Racing Queensland rely on a recent decision to support the penalty imposed and that is in respect of Mr Guy Williams who was a licensed track work rider when he was involved in an assault on another track work rider, Mr O’Neil on 15 September 2012. Mr Williams physically assaulted Mr O’Neil by forcefully throwing him to the ground and then punching him whilst on the ground resulting in physical injury. Quite properly the stewards found this was improper conduct. The disqualification imposed was for 3 months. It is submitted that having regard to Mr Crane’s history, and the comparative case of Mr Williams a 3 months’ disqualification was appropriate in the circumstances involving Mr Crane. However, I am not satisfied that his case is directly comparable.
Racing Queensland have also provided me with a list of “Licensee Bans” between January 2005 and December 2012 in addition to the Williams case, there also the case of Carl Simmonds who was disqualified for 4 months by threatening to assault a person with a metal pipe. That occurred in January 2012. Another case is that of Mr Everingham who is a licensed stable hand and Mr Jones a licensed trainer who are both involved in a physical altercation in June 2011 at Rockhampton. Both were disqualified for 3 months, there is no detail in the stewards report as to the extent of the altercation although by reference to the words physical it would suggest that they physically assaulted each other.
I have also been referred to Eggleston v Racing Queensland Ltd.[3] In this case Mr Eggleston, as chairman of the Gold Coast Turf Club, engaged in abusive conduct towards security officers engaged by the Club to have a presence in the entertainment area of the club’s precincts. Mr Eggleston comments to the security people were very derogatory and abusive. Because of his position of authority within the club and the need to set an example, the Tribunal imposed a fine of $1,500.00. I should also say of the three counts of improper conduct alleged against Mr Eggleston, the Tribunal was satisfied that only two were made out. The incident involving Mr Crane is more serious than Eggleston in that a physical assault was involved.
[3] [2011] QCAT 394.
It seems from these cases that Racing Queensland is striving for consistency in the imposition of penalty but as has been said before, each case must depend on its own circumstances. Mr Crane has a stable of horses in work and not only will he be affected by the disqualification, but so will those that are employed by him. His position at River Bend Lodge will also be at significant risk. Mr Moody who is the owner of River Bend Lodge has provided a statement commending Mr Crane’s professionalism in the conduct of his business as a trainer, his honesty and his ability being unquestionable. He is developing a complex for the purposes of not only training horses for the track, but re education and the spelling of horses. He confirms that if the disqualification is continued there will be consequences for those employed by him and horses will have to be transferred to other trainers.
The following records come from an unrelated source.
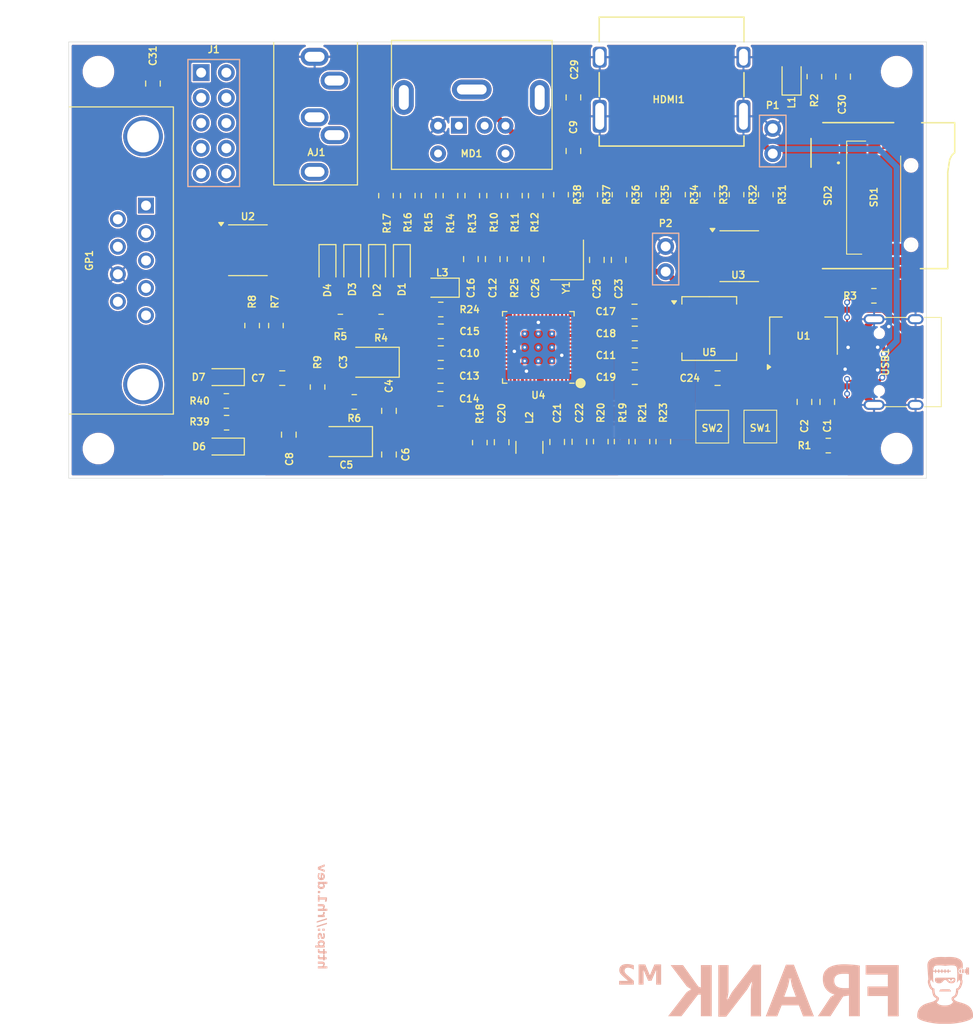
<source format=kicad_pcb>
(kicad_pcb
	(version 20240108)
	(generator "pcbnew")
	(generator_version "8.0")
	(general
		(thickness 1)
		(legacy_teardrops no)
	)
	(paper "A4")
	(title_block
		(title "Frank M2")
		(date "2025-02-02")
		(rev "1.02")
		(company "Mikhail Matveev")
		(comment 1 "https://github.com/xtremespb/frank")
	)
	(layers
		(0 "F.Cu" signal)
		(31 "B.Cu" signal)
		(32 "B.Adhes" user "B.Adhesive")
		(33 "F.Adhes" user "F.Adhesive")
		(34 "B.Paste" user)
		(35 "F.Paste" user)
		(36 "B.SilkS" user "B.Silkscreen")
		(37 "F.SilkS" user "F.Silkscreen")
		(38 "B.Mask" user)
		(39 "F.Mask" user)
		(40 "Dwgs.User" user "User.Drawings")
		(41 "Cmts.User" user "User.Comments")
		(42 "Eco1.User" user "User.Eco1")
		(43 "Eco2.User" user "User.Eco2")
		(44 "Edge.Cuts" user)
		(45 "Margin" user)
		(46 "B.CrtYd" user "B.Courtyard")
		(47 "F.CrtYd" user "F.Courtyard")
		(48 "B.Fab" user)
		(49 "F.Fab" user)
	)
	(setup
		(stackup
			(layer "F.SilkS"
				(type "Top Silk Screen")
			)
			(layer "F.Paste"
				(type "Top Solder Paste")
			)
			(layer "F.Mask"
				(type "Top Solder Mask")
				(thickness 0.01)
			)
			(layer "F.Cu"
				(type "copper")
				(thickness 0.035)
			)
			(layer "dielectric 1"
				(type "core")
				(thickness 0.91)
				(material "FR4")
				(epsilon_r 4.5)
				(loss_tangent 0.02)
			)
			(layer "B.Cu"
				(type "copper")
				(thickness 0.035)
			)
			(layer "B.Mask"
				(type "Bottom Solder Mask")
				(thickness 0.01)
			)
			(layer "B.Paste"
				(type "Bottom Solder Paste")
			)
			(layer "B.SilkS"
				(type "Bottom Silk Screen")
			)
			(copper_finish "None")
			(dielectric_constraints no)
		)
		(pad_to_mask_clearance 0)
		(allow_soldermask_bridges_in_footprints no)
		(aux_axis_origin 100 100)
		(grid_origin 0 74)
		(pcbplotparams
			(layerselection 0x00010fc_ffffffff)
			(plot_on_all_layers_selection 0x0000000_00000000)
			(disableapertmacros no)
			(usegerberextensions no)
			(usegerberattributes no)
			(usegerberadvancedattributes no)
			(creategerberjobfile no)
			(dashed_line_dash_ratio 12.000000)
			(dashed_line_gap_ratio 3.000000)
			(svgprecision 4)
			(plotframeref no)
			(viasonmask no)
			(mode 1)
			(useauxorigin no)
			(hpglpennumber 1)
			(hpglpenspeed 20)
			(hpglpendiameter 15.000000)
			(pdf_front_fp_property_popups yes)
			(pdf_back_fp_property_popups yes)
			(dxfpolygonmode yes)
			(dxfimperialunits yes)
			(dxfusepcbnewfont yes)
			(psnegative no)
			(psa4output no)
			(plotreference yes)
			(plotvalue yes)
			(plotfptext yes)
			(plotinvisibletext no)
			(sketchpadsonfab no)
			(subtractmaskfromsilk no)
			(outputformat 1)
			(mirror no)
			(drillshape 0)
			(scaleselection 1)
			(outputdirectory "GERBERS/")
		)
	)
	(net 0 "")
	(net 1 "GND")
	(net 2 "/Audio Out/L")
	(net 3 "+3V3")
	(net 4 "VBUS")
	(net 5 "/RP2350A/XIN")
	(net 6 "/Audio Out/R")
	(net 7 "/RP2350A/VREG_AVDD")
	(net 8 "Net-(C3-Pad1)")
	(net 9 "/Audio Out/L*")
	(net 10 "/Audio Out/R*")
	(net 11 "Net-(C5-Pad1)")
	(net 12 "Net-(U2-FLT)")
	(net 13 "+1V1")
	(net 14 "Net-(C26-Pad1)")
	(net 15 "unconnected-(HDMI1-SDA-Pad16)")
	(net 16 "/Gamepad/+5V")
	(net 17 "/GPIO0")
	(net 18 "/GPIO1")
	(net 19 "/GPIO2")
	(net 20 "/GPIO3")
	(net 21 "Net-(HDMI1-D1P)")
	(net 22 "Net-(HDMI1-D2N)")
	(net 23 "unconnected-(HDMI1-NC-Pad14)")
	(net 24 "unconnected-(HDMI1-CEC-Pad13)")
	(net 25 "unconnected-(HDMI1-HOT_PLUG_DET-Pad19)")
	(net 26 "Net-(HDMI1-D0P)")
	(net 27 "Net-(HDMI1-D1N)")
	(net 28 "/GPIO26")
	(net 29 "Net-(L1-A)")
	(net 30 "/GPIO27")
	(net 31 "/GPIO10")
	(net 32 "/D+")
	(net 33 "/D-")
	(net 34 "/GPIO11")
	(net 35 "unconnected-(HDMI1-SCL-Pad15)")
	(net 36 "Net-(HDMI1-CLKP)")
	(net 37 "Net-(USB1-CC1)")
	(net 38 "Net-(USB1-CC2)")
	(net 39 "/GPIO21")
	(net 40 "/GPIO20")
	(net 41 "/Gamepad/J2_DATA")
	(net 42 "/Gamepad/J1_DATA")
	(net 43 "Net-(HDMI1-D2P)")
	(net 44 "Net-(HDMI1-D0N)")
	(net 45 "/RP2350A/VREG_LX")
	(net 46 "/RUN")
	(net 47 "/PS2/PS{slash}2 CLK")
	(net 48 "Net-(HDMI1-CLKN)")
	(net 49 "Net-(MD1-Pad2)")
	(net 50 "/PS2/PS{slash}2 DATA")
	(net 51 "Net-(MD1-Pad6)")
	(net 52 "Net-(U4-USB_DP)")
	(net 53 "/RP2350A/QSPI_SD2")
	(net 54 "/RP2350A/QSPI_SD0")
	(net 55 "/GPIO8")
	(net 56 "/RP2350A/QSPI_SD1")
	(net 57 "unconnected-(USB1-SBU1-Pad9)")
	(net 58 "unconnected-(USB1-SBU2-Pad3)")
	(net 59 "/RP2350A/QSPI_SD3")
	(net 60 "Net-(U4-USB_DM)")
	(net 61 "/RP2350A/GPIO22")
	(net 62 "/RP2350A/QSPI_SCLK")
	(net 63 "/RP2350A/XOUT")
	(net 64 "/A_OUTL")
	(net 65 "/A_OUTB")
	(net 66 "/A_OUTR")
	(net 67 "/RP2350A/QSPI_SS")
	(net 68 "/RP2350A/~{USB_BOOT}")
	(net 69 "/RP2350A/FLASH_SS")
	(net 70 "/GPIO9")
	(net 71 "/GPIO12")
	(net 72 "/GPIO13")
	(net 73 "/GPIO14")
	(net 74 "/GPIO15")
	(net 75 "/GPIO16")
	(net 76 "/GPIO17")
	(net 77 "/GPIO18")
	(net 78 "/GPIO19")
	(net 79 "/SD Card/DET")
	(net 80 "/SD Card/DAT1")
	(net 81 "/SD Card/POL")
	(net 82 "/GPIO5")
	(net 83 "/GPIO7")
	(net 84 "/GPIO4")
	(net 85 "/A_TDAR")
	(net 86 "/SD Card/DAT2")
	(net 87 "/GPIO6")
	(net 88 "/RP2350A/SWD")
	(net 89 "/RP2350A/GPIO26")
	(net 90 "/RP2350A/GPIO23")
	(net 91 "/RP2350A/SWCLK")
	(net 92 "/RP2350A/GPIO29")
	(net 93 "/RP2350A/GPIO24")
	(net 94 "unconnected-(GP1-Pad9)")
	(net 95 "unconnected-(GP1-Pad7)")
	(net 96 "unconnected-(GP1-Pad5)")
	(net 97 "/A_TDAL")
	(net 98 "Net-(L3-A)")
	(net 99 "GPIO25")
	(net 100 "unconnected-(SD2-SHIELD-Pad9)")
	(net 101 "/RP2350A/GPIO28")
	(footprint "FRANK:Resistor (0805)" (layer "F.Cu") (at 139.8 37.5 90))
	(footprint "FRANK:Capacitor (0805)" (layer "F.Cu") (at 156.425 38.08125 180))
	(footprint "FRANK:Mounting Hole (2.7mm)" (layer "F.Cu") (at 202.4 49.9))
	(footprint "FRANK:Resistor (0805)" (layer "F.Cu") (at 147.7 45.2 180))
	(footprint "FRANK:Capacitor (0805)" (layer "F.Cu") (at 175.99 40.5))
	(footprint "FRANK:HDMI (female)" (layer "F.Cu") (at 179.7 16.4 180))
	(footprint "FRANK:Mounting Hole (2.7mm)" (layer "F.Cu") (at 121.9 11.9))
	(footprint "FRANK:Capacitor (3528, tantalum, polar)" (layer "F.Cu") (at 149.6 41.2 180))
	(footprint "FRANK:Diode (SOD-323)" (layer "F.Cu") (at 150 31.35 -90))
	(footprint "FRANK:D-SUB (9 pin, male, top mount)" (layer "F.Cu") (at 126.7 25.4 -90))
	(footprint "FRANK:QFN 60 (RP2350A)" (layer "F.Cu") (at 166.2625 39.7 180))
	(footprint "FRANK:Resistor (0805)" (layer "F.Cu") (at 194.1 12.4 -90))
	(footprint "FRANK:Capacitor (3528, tantalum, polar)" (layer "F.Cu") (at 146.9 49.2 180))
	(footprint "FRANK:Capacitor (0805)" (layer "F.Cu") (at 184.3375 42.8 180))
	(footprint "FRANK:Resistor (0805)" (layer "F.Cu") (at 157.4 24.4 90))
	(footprint "FRANK:Button (SMD, 3x3mm, 1-1)" (layer "F.Cu") (at 190.3 46.035 -90))
	(footprint "FRANK:Pin Header (2x05)" (layer "F.Cu") (at 132.26 12))
	(footprint "FRANK:Diode (SOD-323)" (layer "F.Cu") (at 145 31.35 -90))
	(footprint "FRANK:MicroSD (SMD, short)" (layer "F.Cu") (at 200.1 24.6 90))
	(footprint "FRANK:Resistor (0805)" (layer "F.Cu") (at 160.3625 49.3 90))
	(footprint "FRANK:Inductor (3225)" (layer "F.Cu") (at 165.3625 49.78125 90))
	(footprint "FRANK:Capacitor (0805)" (layer "F.Cu") (at 166.0625 30.81875 -90))
	(footprint "FRANK:SO-8" (layer "F.Cu") (at 186.525 30.505))
	(footprint "FRANK:Crystal (3225)" (layer "F.Cu") (at 169.1625 30.88125 90))
	(footprint "FRANK:MicroSD (SMD, long)" (layer "F.Cu") (at 192.55 24.4 -90))
	(footprint "FRANK:Capacitor (0805)" (layer "F.Cu") (at 168.1625 49.2375 -90))
	(footprint "FRANK:Capacitor (0805)" (layer "F.Cu") (at 175.99 38.3))
	(footprint "FRANK:Capacitor (0805)" (layer "F.Cu") (at 140.4375 42.8))
	(footprint "FRANK:Diode (SOD-323)" (layer "F.Cu") (at 147.5 31.35 -90))
	(footprint "FRANK:Resistor (0805)" (layer "F.Cu") (at 155.2 24.4 -90))
	(footprint "FRANK:LED (0805)" (layer "F.Cu") (at 156.425 33.68125 180))
	(footprint "FRANK:USB Type C"
		(layer "F.Cu")
		(uuid "5f344851-744c-4265-ac19-eafbb52b0ea8")
		(at 206.9 41.18 90)
		(property "Reference" "USB1"
			(at 0 -5.645 90)
			(layer "F.SilkS")
			(uuid "a42453e6-8257-4b34-b55a-0fccfe7407bb")
			(effects
				(font
					(size 0.7 0.7)
					(thickness 0.14)
					(bold yes)
				)
			)
		)
		(property "Value" "USB4215-03-A"
			(at -0.025 0.825 90)
			(layer "F.Fab")
			(hide yes)
			(uuid "8616cd9a-20f2-4f3f-8aaf-e9d3a85048ed")
			(effects
				(font
					(size 0.5 0.5)
					(thickness 0.125)
				)
			)
		)
		(property "Footprint" "FRANK:USB Type C"
			(at 0 0 90)
			(layer "F.Fab")
			(hide yes)
			(uuid "7aa8bcc5-aa1d-42bc-a157-49f2b231723f")
			(effects
				(font
					(size 1.27 1.27)
					(thickness 0.125)
				)
			)
		)
		(property "Datasheet" "https://eu.mouser.com/datasheet/2/837/usb4215-3472997.pdf"
			(at 0 0 90)
			(layer "F.Fab")
			(hide yes)
			(uuid "e12bd560-6fa3-4732-ac32-05a6433bf720")
			(effects
				(font
					(size 1.27 1.27)
					(thickness 0.125)
				)
			)
		)
		(property "Description" ""
			(at 0 0 90)
			(layer "F.Fab")
			(hide yes)
			(uuid "41593c5d-a6c5-47c8-89b1-f368d8b6e97f")
			(effects
				(font
					(size 1.27 1.27)
					(thickness 0.125)
				)
			)
		)
		(property "LCSC" "C165948"
			(at 0 0 90)
			(layer "F.Fab")
			(hide yes)
			(uuid "422bfcd0-8600-4b44-a77e-2e610fc93bfe")
			(effects
				(font
					(size 1.27 1.27)
					(thickness 0.125)
				)
			)
		)
		(property "AliExpress" "https://www.aliexpress.com/item/1005005500797563.html"
			(at 0 0 90)
			(unlocked yes)
			(layer "F.Fab")
			(hide yes)
			(uuid "e7b78e3a-e4e5-419d-b326-c03fec2657f3")
			(effects
				(font
					(size 1 1)
					(thickness 0.15)
				)
			)
		)
		(path "/84d5e8f7-bda8-4f18-8ff8-1a8273c38b01/498c09b4-c487-468b-9ca0-ea594b94186d")
		(sheetname "Power")
		(sheetfile "power.kicad_sch")
		(attr through_hole)
		(fp_line
			(start 4.5 -3.55)
			(end 4.5 -5.65)
			(stroke
				(width 0.1)
				(type default)
			)
			(layer "F.SilkS")
			(uuid "0b0761b1-c504-444c-8c93-a31ec8f27f52")
		)
		(fp_line
			(start -4.5 -3.55)
			(end -4.5 -5.65)
			(stroke
				(width 0.1)
				(type default)
			)
			(layer "F.SilkS")
			(uuid "f5e91691-3ccc-44f8-b042-3d4ddc2bdae5")
		)
		(fp_line
			(start 4.5 0)
			(end 4.5 -1.7)
			(stroke
				(width 0.1)
				(type default)
			)
			(layer "F.SilkS")
			(uuid "1861d448-028d-4e51-a2b0-25af1c90e728")
		)
		(fp_line
			(start -4.5 0)
			(end -4.5 -1.7)
			(stroke
				(width 0.1)
				(type default)
			)
			(layer "F.SilkS")
			(uuid "93c94fa0-7bc3-4bd8-bc6f-0ae81dc88ef7")
		)
		(fp_line
			(start -4.5 0)
			(end 4.5 0)
			(stroke
				(width 0.1)
				(type default)
			)
			(layer "F.SilkS")
			(uuid "366bd94e-ad72-4abe-af9d-35c898658324")
		)
		(fp_line
			(start -4.47 -7.3)
			(end 4.47 -7.3)
			(stroke
				(width 0.1)
				(type solid)
			)
			(layer "Dwgs.User")
			(uuid "8b0fb687-f019-4408-9c4b-8ea1ac5809e0")
		)
		(fp_line
			(start 4.47 0)
			(end 4.47 -7.3)
			(stroke
				(width 0.1)
				(type solid)
			)
			(layer "Dwgs.User")
			(uuid "2e9462f3-bc6c-4ba0-a5b1-a6a69dea78b5")
		)
		(fp_line
			(start -4.47 0)
			(end -4.47 -7.3)
			(stroke
				(width 0.1)
				(type solid)
			)
			(layer "Dwgs.User")
			(uuid "28a6a619-dfb5-4d8d-83a1-0b3839a5491d")
		)
		(fp_line
			(start -4.47 0)
			(end 4.47 0)
			(stroke
				(width 0.1)
				(type solid)
			)
			(layer "Dwgs.User")
			(uuid "6cfd7825-bd08-43e2-8742-2b82a57e837e")
		)
		(pad "" np_thru_hole circle
			(at -2.89 -6.25 90)
			(size 0.65 0.65)
			(drill 0.65)
			(layers "*.Cu" "*.Mask")
			(uuid "5abc7b7e-fd07-4f5e-b282-376c2bbc294b")
		)
		(pad "" np_thru_hole circle
			(at 2.89 -6.25 90)
			(size 0.65 0.65)
			(drill 0.65)
			(layers "*.Cu" "*.Mask")
			(uuid "1e82856a-5d02-4599-a5b0-8b2ef800c5ad")
		)
		(pad "1" smd rect
			(at -3.225 -7.695 90)
			(size 0.6 1.45)
			(layers "F.Cu" "F.Paste" "F.Mask")
			(net 1 "GND")
			(pinfunction "GND")
			(pintype "input")
			(uuid "1c7f914c-a0d3-44f2-b6c4-7e44e807ccda")
		)
		(pad "2" smd rect
			(at -2.45 -7.695 90)
			(size 0.6 1.45)
			(layers "F.Cu" "F.Paste" "F.Mask")
			(net 4 "VBUS")
			(pinfunction "VBUS")
			(pintype "input")
			(uuid "44d4e996-3b56-46c7-832e-1e617d033889")
		)
		(pad "3" smd rect
			(at -1.75 -7.695 90)
			(size 0.3 1.45)
			(layers "F.Cu" "F.Paste" "F.Mask")
			(net 58 "unconnected-(USB1-SBU2-Pad3)")
			(pinfunction "SBU2")
			(pintype "input+no_connect")
			(uuid "aca363be-e1bc-41b9-a079-aec081dc7321")
		)
		(pad "4" smd rect
			(at -1.25 -7.695 90)
			(size 0.3 1.45)
			(layers "F.Cu" "F.Paste" "F.Mask")
			(net 37 "Net-(USB1-CC1)")
			(pinfunction "CC1")
			(pintype "input")
			(uuid "14d5c258-59bc-4fc1-aff1-28a70670967a")
		)
		(pad "5" smd rect
			(at -0.75 -7.695 90)
			(size 0.3 1.45)
			(layers "F.Cu" "F.Paste" "F.Mask")
			(net 33 "/D-")
			(pinfunction "DN2")
			(pintype "input")
			(uuid "4d01f170-b1ce-44a7-965d-b517a01613f9")
		)
		(pad "6" smd rect
			(at -0.25 -7.695 90)
			(size 0.3 1.45)
			(layers "F.Cu" "F.Paste" "F.Mask")
			(net 32 "/D+")
			(pinfunction "DP1")
			(pintype "input")
			(uuid "4aee6386-9b33-429a-82a4-d86e741f60a3")
		)
		(pad "7" smd rect
			(at 0.25 -7.695 90)
			(size 0.3 1.45)
			(layers "F.Cu" "F.Paste" "F.Mask")
			(net 33 "/D-")
			(pinfunction "DN1")
			(pintype "input")
			(uuid "89c67139-e119-4e78-afd8-8e650d8e7f5c")
		)
		(pad "8" smd rect
			(at 0.75 -7.695 90)
			(size 0.3 1.45)
			(layers "F.Cu" "F.Paste" "F.Mask")
			(net 32 "/D+")
			(pinfunction "DP2")
			(pintype "input")
			(uuid "a4ad2532-0b74-4103-a472-f9b47e5c9957")
		)
		(pad "9" smd rect
			(at 1.25 -7.695 90)
			(size 0.3 1.45)
			(layers "F.Cu" "F.Paste" "F.Mask")
			(net 57 "unconnected-(USB1-SBU1-Pad9)")
			(pinfunction "SBU1")
			(pintype "input+no_connect")
			(uuid "982c9d23-f176-428a-9beb-982704856aca")
		)
		(pad "10" smd rect
			(at 1.75 -7.695 90)
			(size 0.3 1.45)
			(layers "F.Cu" "F.Paste" "F.Mask")
			(net 38 "Net-(USB1-CC2)")
			(pinfunction "CC2")
			(pintype "input")
			(uuid "41dcf0ec-0d1b-47fd-80fd-ac3bb7b76502")
		)
		(pad "11" smd rect
			(at 2.45 -7.695 90)
			(size 0.6 1.45)
			(layers "F.Cu" "F.Paste" "F.Mask")
			(net 4 "VBUS")
			(pinfun
... [959486 chars truncated]
</source>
Here, the incident itself was not a serious assault. No harm was done to Mr Hepworth and upon the intervention of Mr Hearn the situation calmed down very quickly. I accept the incident was not industry related but arose out of personal animosity between the parties. The imposition of a disqualification of his trainer’s license in these circumstances, despite his previous conduct, is excessive and, similar to the other incidents, a monetary penalty is more appropriate for this type of conduct. Taking into account Mr Crane’s previous conduct, the penalty must be not only serve as a deterrent to others but also to remind Mr Crane that conduct of this type would not be tolerated as it does bring the industry into disrepute.
The penalty of disqualification of three months is set aside and instead the order will be that Mr Crane must pay a monetary penalty of $2,000.00. The penalty must be paid by 28 February 2013.